((
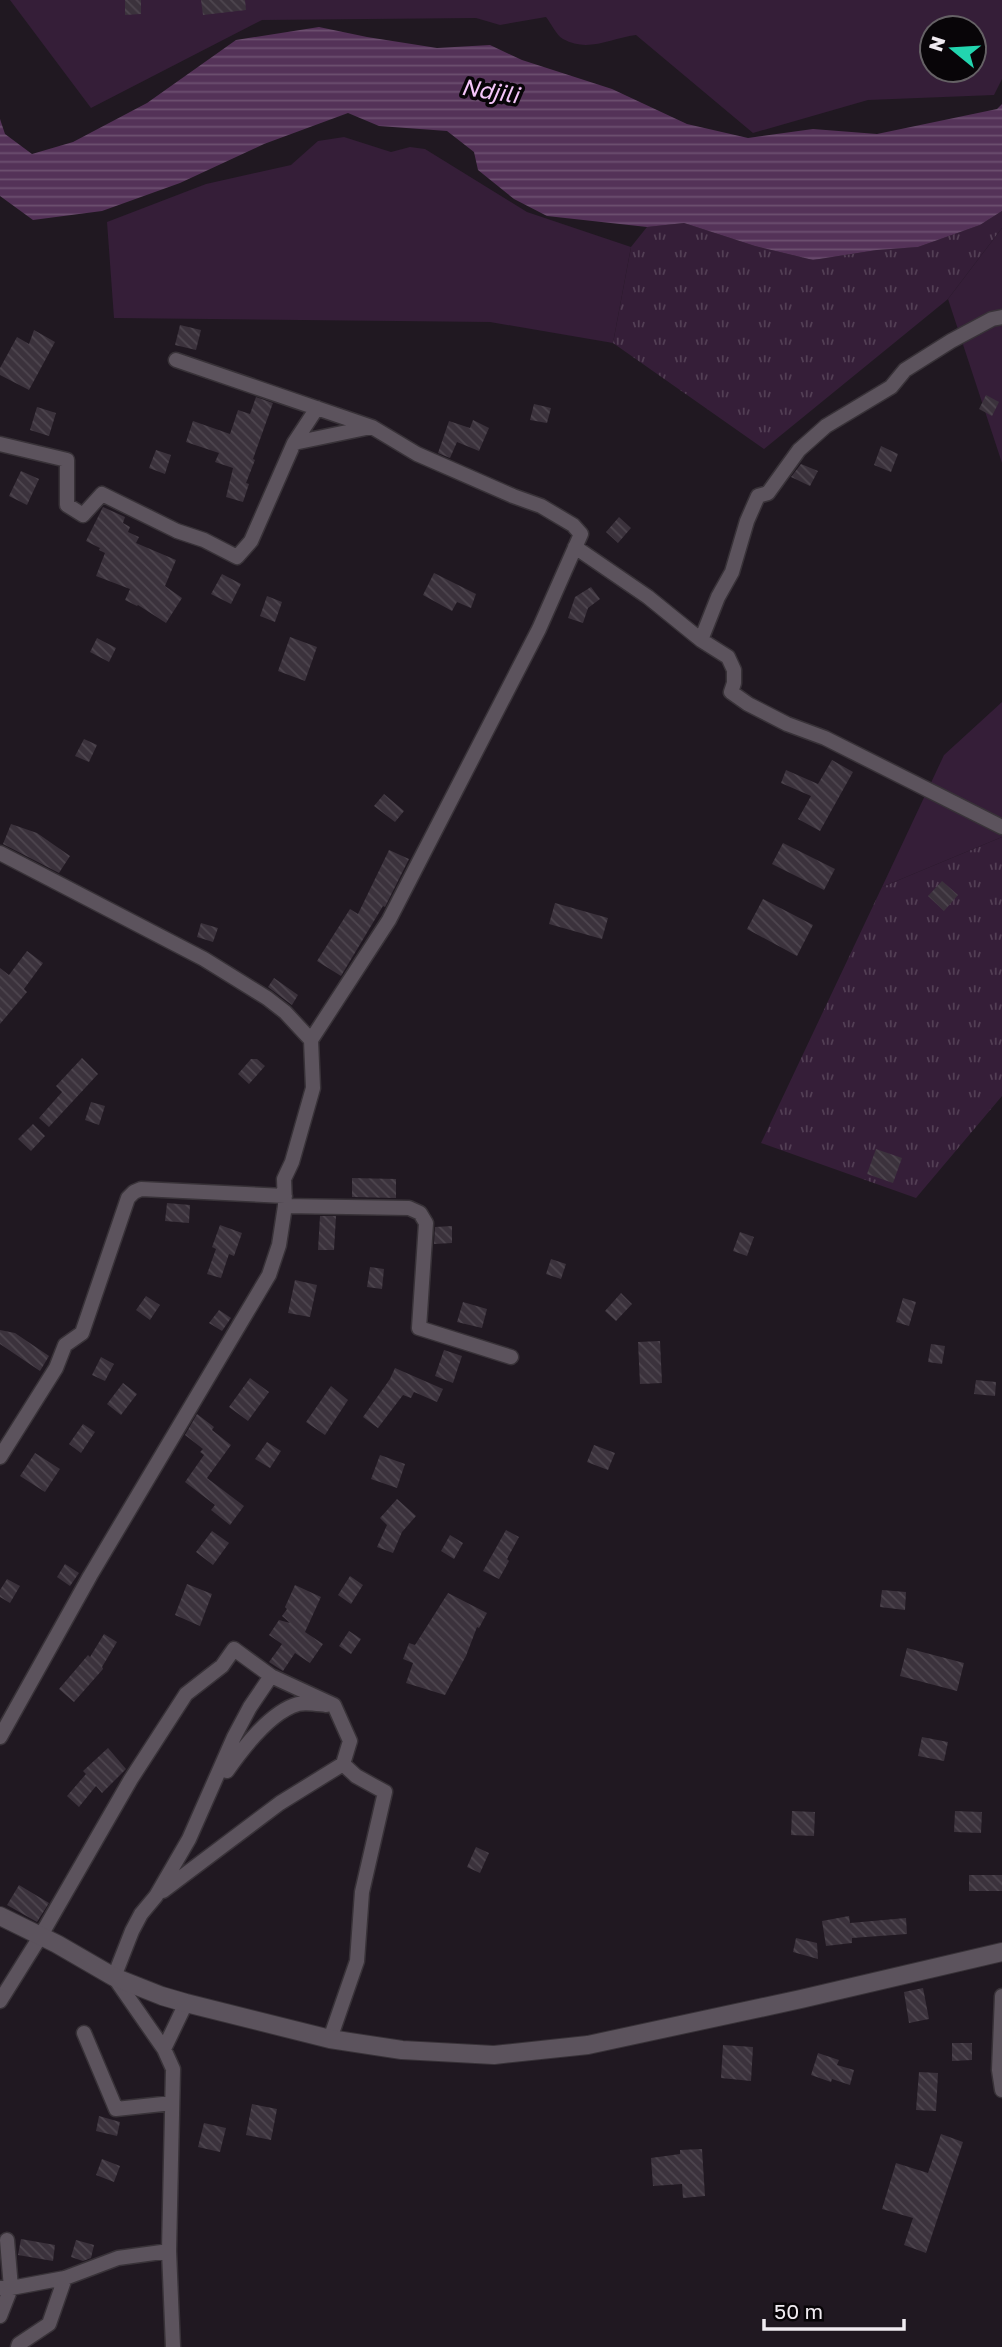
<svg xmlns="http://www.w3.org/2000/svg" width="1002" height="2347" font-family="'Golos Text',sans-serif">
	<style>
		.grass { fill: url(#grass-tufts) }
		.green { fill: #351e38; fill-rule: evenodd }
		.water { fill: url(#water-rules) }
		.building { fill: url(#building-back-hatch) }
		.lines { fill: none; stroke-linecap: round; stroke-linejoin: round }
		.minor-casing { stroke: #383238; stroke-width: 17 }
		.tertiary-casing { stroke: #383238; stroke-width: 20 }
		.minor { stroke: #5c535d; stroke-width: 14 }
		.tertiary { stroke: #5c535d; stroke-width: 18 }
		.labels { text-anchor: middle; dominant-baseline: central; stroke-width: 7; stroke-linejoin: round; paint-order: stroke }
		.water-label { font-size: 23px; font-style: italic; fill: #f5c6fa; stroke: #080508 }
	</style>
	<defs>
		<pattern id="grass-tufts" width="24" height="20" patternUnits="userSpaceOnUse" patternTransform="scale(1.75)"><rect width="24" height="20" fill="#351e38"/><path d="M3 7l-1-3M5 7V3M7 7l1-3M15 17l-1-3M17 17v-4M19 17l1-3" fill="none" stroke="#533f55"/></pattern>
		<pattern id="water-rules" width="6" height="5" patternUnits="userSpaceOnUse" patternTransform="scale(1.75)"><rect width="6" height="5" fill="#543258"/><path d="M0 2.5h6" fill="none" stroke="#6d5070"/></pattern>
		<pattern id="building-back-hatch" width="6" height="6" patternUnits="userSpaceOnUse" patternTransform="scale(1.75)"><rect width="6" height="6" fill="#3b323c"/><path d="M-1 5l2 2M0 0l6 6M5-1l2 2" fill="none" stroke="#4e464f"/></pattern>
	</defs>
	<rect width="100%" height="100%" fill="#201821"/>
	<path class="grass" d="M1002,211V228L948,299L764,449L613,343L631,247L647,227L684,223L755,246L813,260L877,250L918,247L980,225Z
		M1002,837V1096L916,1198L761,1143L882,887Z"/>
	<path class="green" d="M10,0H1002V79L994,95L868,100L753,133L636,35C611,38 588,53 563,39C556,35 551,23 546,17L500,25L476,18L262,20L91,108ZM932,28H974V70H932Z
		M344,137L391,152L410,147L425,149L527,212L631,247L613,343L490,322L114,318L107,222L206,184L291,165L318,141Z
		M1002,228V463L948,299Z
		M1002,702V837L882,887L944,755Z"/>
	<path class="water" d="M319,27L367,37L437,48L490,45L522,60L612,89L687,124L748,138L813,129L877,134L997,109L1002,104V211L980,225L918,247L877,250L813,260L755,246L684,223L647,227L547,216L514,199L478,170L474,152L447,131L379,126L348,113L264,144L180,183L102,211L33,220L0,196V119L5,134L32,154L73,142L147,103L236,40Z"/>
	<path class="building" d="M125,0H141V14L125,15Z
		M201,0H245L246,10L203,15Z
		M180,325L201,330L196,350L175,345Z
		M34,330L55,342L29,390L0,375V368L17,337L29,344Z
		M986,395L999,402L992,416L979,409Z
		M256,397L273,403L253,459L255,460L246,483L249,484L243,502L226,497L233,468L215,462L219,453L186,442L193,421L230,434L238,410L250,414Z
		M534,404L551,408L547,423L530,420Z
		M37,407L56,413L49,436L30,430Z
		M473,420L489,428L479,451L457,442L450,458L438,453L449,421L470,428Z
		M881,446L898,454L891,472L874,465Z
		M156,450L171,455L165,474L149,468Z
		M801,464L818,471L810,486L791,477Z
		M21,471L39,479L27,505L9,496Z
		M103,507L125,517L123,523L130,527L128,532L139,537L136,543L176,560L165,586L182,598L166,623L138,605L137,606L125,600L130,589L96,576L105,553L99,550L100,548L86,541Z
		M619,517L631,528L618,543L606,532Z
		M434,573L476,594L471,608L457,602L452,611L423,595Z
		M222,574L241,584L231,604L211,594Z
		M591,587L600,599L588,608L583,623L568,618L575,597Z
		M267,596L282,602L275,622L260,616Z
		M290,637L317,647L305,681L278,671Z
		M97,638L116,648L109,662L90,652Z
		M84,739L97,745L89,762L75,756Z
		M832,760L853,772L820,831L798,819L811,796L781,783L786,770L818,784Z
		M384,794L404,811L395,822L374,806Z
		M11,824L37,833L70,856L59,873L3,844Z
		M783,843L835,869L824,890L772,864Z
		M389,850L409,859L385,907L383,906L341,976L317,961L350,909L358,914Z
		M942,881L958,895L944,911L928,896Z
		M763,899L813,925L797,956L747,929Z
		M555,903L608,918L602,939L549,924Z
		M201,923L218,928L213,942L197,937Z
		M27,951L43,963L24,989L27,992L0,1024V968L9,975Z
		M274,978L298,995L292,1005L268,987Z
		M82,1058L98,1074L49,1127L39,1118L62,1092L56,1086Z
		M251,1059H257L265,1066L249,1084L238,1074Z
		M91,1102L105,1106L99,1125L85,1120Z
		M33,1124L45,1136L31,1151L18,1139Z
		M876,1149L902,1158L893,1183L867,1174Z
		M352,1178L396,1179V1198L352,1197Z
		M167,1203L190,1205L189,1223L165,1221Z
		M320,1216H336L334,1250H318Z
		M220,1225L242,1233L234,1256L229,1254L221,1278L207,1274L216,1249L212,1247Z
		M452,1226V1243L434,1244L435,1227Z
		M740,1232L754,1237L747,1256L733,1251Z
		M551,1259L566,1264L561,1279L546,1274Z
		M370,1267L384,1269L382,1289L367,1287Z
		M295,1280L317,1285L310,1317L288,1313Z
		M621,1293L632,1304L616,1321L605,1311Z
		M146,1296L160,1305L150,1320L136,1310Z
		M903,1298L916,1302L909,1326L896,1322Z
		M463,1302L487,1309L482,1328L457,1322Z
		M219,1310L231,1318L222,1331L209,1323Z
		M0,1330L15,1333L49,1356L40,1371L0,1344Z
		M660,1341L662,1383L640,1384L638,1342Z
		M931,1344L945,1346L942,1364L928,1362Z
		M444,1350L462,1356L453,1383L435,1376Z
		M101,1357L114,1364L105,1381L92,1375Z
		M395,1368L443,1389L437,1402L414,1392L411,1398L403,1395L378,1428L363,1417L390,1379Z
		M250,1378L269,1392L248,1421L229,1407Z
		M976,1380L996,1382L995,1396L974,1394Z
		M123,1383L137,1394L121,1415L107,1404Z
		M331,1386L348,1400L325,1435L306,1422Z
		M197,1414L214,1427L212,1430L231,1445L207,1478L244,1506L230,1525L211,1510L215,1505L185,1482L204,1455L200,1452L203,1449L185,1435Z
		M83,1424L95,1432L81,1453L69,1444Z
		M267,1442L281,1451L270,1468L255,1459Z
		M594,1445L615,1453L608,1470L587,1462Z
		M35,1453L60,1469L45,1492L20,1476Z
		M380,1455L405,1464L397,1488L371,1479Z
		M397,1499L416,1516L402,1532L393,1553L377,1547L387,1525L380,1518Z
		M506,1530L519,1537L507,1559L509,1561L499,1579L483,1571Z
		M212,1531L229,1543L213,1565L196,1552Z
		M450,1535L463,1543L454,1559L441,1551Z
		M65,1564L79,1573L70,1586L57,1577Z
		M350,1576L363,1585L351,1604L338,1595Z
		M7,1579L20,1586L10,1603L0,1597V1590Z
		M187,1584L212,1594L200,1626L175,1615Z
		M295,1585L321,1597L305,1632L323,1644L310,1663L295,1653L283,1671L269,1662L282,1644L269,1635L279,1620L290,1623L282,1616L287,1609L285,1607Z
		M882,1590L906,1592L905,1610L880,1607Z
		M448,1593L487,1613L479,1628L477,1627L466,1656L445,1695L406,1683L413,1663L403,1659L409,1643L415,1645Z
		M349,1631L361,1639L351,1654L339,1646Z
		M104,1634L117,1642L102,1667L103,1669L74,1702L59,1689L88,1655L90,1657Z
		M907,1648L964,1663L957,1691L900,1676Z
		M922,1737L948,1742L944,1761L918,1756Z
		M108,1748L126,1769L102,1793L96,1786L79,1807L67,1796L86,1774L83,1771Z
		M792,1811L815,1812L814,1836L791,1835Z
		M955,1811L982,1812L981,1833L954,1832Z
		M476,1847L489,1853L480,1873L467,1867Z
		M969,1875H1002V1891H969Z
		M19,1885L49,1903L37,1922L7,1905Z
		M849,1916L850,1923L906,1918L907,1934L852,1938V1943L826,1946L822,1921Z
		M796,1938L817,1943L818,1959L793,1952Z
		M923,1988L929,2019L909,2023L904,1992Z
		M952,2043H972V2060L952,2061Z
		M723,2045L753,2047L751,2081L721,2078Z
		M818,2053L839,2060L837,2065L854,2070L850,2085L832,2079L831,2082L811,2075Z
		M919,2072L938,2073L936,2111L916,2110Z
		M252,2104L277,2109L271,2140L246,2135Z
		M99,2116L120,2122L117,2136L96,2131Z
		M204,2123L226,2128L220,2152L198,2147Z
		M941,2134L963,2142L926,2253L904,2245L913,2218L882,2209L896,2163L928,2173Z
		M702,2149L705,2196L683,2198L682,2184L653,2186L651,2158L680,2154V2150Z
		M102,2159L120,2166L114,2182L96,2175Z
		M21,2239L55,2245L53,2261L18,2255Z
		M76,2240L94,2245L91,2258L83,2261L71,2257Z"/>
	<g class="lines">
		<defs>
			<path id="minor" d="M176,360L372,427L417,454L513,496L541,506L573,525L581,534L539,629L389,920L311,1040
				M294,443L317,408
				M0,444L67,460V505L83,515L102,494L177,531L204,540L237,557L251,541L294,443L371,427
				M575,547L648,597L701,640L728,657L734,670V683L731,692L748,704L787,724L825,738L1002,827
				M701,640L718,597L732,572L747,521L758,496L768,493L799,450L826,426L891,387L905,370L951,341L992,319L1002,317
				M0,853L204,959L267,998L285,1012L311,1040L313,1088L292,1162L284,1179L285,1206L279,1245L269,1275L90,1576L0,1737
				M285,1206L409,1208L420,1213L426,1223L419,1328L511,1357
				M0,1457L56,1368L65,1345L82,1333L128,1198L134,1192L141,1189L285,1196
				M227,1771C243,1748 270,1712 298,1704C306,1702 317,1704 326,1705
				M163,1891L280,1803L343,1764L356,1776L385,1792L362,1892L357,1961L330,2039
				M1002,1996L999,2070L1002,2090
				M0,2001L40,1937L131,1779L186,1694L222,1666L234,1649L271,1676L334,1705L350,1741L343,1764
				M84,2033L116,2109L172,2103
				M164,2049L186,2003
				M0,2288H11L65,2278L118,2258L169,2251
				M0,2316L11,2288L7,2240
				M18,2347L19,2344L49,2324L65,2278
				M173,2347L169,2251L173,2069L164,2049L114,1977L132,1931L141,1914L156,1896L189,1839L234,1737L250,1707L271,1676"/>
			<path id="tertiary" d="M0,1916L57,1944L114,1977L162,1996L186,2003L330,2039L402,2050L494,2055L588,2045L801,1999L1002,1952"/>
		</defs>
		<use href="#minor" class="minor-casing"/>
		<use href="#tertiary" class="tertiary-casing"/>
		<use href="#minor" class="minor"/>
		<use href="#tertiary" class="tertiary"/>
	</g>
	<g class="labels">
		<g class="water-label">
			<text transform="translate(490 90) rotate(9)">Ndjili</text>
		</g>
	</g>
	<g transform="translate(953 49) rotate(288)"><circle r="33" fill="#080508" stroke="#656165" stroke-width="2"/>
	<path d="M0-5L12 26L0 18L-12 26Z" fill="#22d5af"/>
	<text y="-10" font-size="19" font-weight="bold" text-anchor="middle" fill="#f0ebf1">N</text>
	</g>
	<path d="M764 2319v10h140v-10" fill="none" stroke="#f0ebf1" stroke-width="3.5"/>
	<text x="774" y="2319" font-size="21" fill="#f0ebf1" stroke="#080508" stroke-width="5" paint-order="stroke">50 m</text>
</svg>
))
((
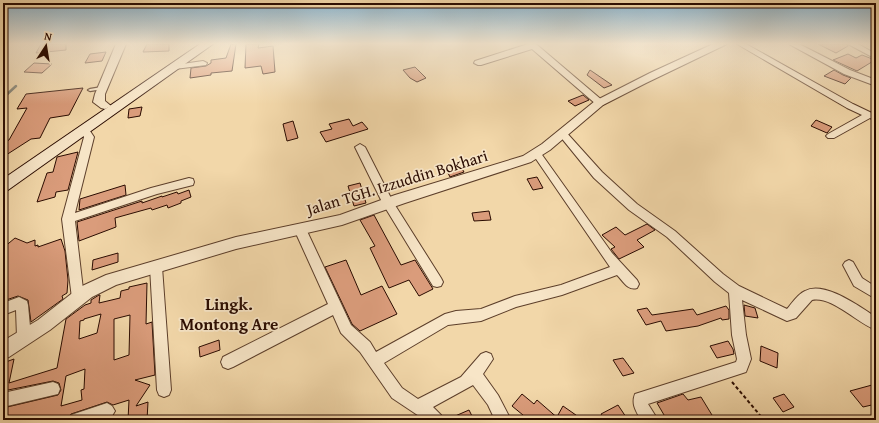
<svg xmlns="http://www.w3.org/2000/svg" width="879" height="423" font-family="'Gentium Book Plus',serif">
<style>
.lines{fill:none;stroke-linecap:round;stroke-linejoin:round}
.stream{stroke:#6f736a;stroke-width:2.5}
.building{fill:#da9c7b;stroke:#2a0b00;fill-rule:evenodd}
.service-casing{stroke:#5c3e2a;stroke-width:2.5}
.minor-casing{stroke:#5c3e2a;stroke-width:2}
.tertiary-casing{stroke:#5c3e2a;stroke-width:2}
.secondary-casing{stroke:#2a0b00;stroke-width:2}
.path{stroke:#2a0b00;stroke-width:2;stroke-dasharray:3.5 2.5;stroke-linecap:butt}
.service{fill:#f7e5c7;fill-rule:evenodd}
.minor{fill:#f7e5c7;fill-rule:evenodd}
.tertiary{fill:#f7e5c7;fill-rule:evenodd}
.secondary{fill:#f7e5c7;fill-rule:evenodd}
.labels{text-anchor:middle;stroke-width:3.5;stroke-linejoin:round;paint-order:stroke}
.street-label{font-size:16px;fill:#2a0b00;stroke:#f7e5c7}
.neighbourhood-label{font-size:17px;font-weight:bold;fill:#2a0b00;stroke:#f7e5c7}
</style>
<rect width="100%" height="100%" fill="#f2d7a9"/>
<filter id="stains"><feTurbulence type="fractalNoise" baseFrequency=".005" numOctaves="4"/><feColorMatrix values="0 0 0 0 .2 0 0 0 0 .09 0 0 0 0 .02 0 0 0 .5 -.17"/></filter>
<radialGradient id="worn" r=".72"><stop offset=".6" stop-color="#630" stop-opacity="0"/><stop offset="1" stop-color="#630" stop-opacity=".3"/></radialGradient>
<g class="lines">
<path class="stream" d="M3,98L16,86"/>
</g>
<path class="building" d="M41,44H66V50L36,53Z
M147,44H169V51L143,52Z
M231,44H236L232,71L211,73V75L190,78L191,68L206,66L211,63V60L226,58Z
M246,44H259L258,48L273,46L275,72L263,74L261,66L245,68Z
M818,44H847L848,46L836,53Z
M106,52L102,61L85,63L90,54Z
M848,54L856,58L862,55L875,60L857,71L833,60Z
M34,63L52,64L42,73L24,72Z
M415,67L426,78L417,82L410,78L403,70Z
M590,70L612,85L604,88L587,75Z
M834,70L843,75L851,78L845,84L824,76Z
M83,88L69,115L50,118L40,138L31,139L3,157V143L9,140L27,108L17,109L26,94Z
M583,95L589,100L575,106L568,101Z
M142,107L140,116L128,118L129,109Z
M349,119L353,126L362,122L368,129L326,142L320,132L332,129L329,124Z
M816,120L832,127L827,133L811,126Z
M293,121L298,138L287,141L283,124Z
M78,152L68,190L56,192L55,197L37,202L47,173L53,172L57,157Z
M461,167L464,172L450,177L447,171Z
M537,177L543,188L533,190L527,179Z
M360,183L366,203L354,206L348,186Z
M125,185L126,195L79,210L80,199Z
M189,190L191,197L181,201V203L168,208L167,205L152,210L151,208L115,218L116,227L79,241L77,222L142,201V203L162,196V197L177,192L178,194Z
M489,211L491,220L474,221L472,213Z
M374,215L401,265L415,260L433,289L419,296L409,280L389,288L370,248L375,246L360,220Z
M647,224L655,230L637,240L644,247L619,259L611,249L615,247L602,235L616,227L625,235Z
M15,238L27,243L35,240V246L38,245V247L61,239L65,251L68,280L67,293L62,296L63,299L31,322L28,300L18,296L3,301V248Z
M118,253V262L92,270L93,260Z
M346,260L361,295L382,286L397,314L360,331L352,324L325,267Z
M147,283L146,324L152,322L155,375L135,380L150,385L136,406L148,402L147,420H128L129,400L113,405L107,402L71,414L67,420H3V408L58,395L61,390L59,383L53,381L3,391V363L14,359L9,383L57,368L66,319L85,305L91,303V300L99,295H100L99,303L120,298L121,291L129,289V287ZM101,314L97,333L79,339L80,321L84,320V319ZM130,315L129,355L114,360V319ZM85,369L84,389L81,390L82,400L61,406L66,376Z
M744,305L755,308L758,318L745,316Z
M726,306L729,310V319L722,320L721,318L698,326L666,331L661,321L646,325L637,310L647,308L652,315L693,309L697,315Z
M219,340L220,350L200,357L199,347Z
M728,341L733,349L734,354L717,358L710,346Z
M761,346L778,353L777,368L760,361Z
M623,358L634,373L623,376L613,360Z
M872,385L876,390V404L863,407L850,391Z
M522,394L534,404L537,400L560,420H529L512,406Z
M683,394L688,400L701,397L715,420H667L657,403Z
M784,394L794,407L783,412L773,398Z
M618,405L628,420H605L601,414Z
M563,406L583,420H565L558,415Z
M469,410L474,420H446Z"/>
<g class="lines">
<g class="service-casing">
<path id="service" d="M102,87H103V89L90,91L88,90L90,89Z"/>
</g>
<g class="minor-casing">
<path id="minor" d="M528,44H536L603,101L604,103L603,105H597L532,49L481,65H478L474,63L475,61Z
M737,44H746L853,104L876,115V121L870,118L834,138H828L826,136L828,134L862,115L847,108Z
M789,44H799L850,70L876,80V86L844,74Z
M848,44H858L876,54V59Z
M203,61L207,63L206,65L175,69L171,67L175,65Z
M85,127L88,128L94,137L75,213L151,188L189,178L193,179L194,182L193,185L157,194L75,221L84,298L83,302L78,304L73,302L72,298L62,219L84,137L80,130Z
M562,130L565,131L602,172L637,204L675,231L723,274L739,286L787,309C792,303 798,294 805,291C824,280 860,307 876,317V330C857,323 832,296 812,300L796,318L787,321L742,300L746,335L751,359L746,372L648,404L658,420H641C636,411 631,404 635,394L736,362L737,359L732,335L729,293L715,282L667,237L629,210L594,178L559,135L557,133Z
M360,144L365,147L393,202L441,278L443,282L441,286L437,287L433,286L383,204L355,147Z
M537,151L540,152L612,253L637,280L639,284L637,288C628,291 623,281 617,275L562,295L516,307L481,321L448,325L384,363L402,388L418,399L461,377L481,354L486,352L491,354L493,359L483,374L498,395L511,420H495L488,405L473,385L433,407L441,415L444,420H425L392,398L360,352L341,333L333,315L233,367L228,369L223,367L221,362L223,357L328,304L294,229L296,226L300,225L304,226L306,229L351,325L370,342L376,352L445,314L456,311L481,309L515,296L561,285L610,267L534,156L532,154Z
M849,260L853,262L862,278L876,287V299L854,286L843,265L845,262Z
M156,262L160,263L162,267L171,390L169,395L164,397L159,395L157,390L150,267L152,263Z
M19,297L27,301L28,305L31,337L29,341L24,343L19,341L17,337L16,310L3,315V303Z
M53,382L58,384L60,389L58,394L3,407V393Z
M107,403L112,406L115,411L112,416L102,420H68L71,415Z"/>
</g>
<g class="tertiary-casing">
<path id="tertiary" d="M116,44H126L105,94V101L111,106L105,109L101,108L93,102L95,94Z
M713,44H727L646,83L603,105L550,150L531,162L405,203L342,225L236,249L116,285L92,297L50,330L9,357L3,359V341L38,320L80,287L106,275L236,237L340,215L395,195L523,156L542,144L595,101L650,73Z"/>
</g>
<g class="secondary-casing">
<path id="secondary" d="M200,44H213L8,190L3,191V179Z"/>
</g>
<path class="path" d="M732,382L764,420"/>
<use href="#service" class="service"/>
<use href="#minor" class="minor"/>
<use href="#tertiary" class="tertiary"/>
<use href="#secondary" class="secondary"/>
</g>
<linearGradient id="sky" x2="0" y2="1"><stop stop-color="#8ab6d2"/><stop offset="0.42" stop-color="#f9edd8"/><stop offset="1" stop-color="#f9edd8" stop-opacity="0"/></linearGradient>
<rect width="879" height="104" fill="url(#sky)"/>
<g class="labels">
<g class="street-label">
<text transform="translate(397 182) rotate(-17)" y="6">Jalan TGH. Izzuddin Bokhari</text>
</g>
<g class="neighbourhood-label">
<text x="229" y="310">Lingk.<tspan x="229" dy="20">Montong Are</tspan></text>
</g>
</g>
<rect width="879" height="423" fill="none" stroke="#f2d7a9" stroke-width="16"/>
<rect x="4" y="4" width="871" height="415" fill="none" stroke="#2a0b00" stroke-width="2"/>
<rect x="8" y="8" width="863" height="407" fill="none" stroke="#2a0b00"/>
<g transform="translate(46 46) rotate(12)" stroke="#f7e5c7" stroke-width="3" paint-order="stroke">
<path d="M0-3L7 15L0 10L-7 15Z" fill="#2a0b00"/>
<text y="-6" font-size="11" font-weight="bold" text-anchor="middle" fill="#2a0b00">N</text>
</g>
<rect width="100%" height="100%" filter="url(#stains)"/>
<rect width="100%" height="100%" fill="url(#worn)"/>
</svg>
))
ABOUT THIS TASK:
Only the lines above that hold "linecap" are wanted. Show every one of them.

EXERCISE RESPONSE:
		.lines { fill: none; stroke-linecap: round; stroke-linejoin: round }
.lines{fill:none;stroke-linecap:round;stroke-linejoin:round}
.path{stroke:#2a0b00;stroke-width:2;stroke-dasharray:3.5 2.5;stroke-linecap:butt}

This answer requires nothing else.